VIII. Thank you Mara! As a closing thought, is security better today than it was, say, a year or five years ago? What are providers doing to ensure security for their customers?
As technology advances, so does the sophistication of cyber attacks and the threat actors involved. Hacktivists, cyber criminals, and state-sponsored groups have remained one step ahead. I would say currently, a big challenge that can be traced back to the user is one which I would call “human vulnerability.”
Attackers have increased their method of social engineering attacks, crafting highly targeted phishing attacks that entice users to click on malicious links. Organizations not only have to worry about the threat of cyber attacks but also disgruntled employees that are involved with releasing sensitive data and engaging in malicious activities with the data.

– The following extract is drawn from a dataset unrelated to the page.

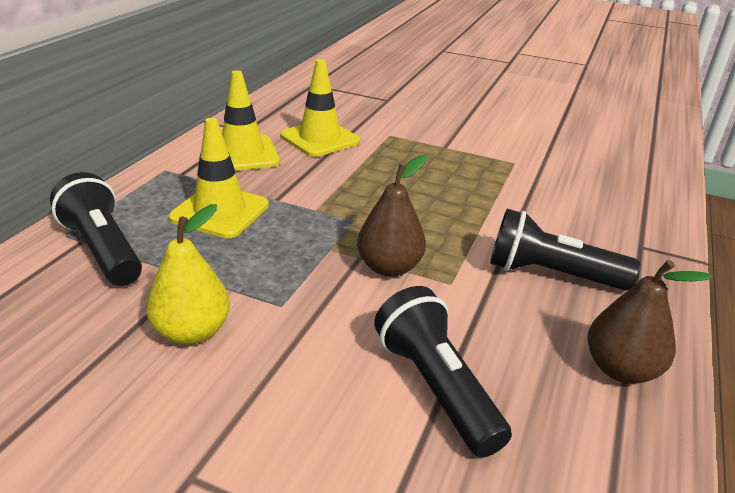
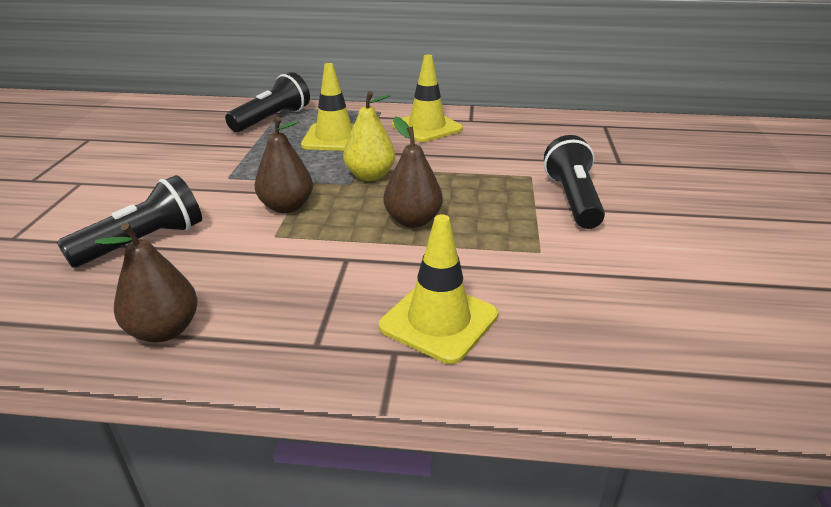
camera: 75 degrees right, 0 degrees up
yellow pear [146,204,230,345] -> yellow pear moved to [343,91,395,181]
yellow traffic cone [280,59,360,157] -> yellow traffic cone moved to [379,214,498,364]
black flashlight [490,209,641,291] -> black flashlight moved to [544,135,605,229]
none -> brown pear [384,117,443,228]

I believe that security starts at an organizational level with that organization putting proper security controls in place and making sure that their employees understand proper protocols. A penetration test is a good starting indicator on how secure an organization really is.
I am a big believer in company training sessions that help employees visualize and learn about what to do and what not to do. Clarifying exactly which 2-factor authentication to use, what internal password policies to follow, and what different types of social engineering attacks exist, can help to prevent and deter a compromise that can have consequences far beyond financial.
Lastly, an individual should always use proper security protocols - such as using strong passwords, not reusing passwords across accounts, and using a 2-factor authentication whenever possible.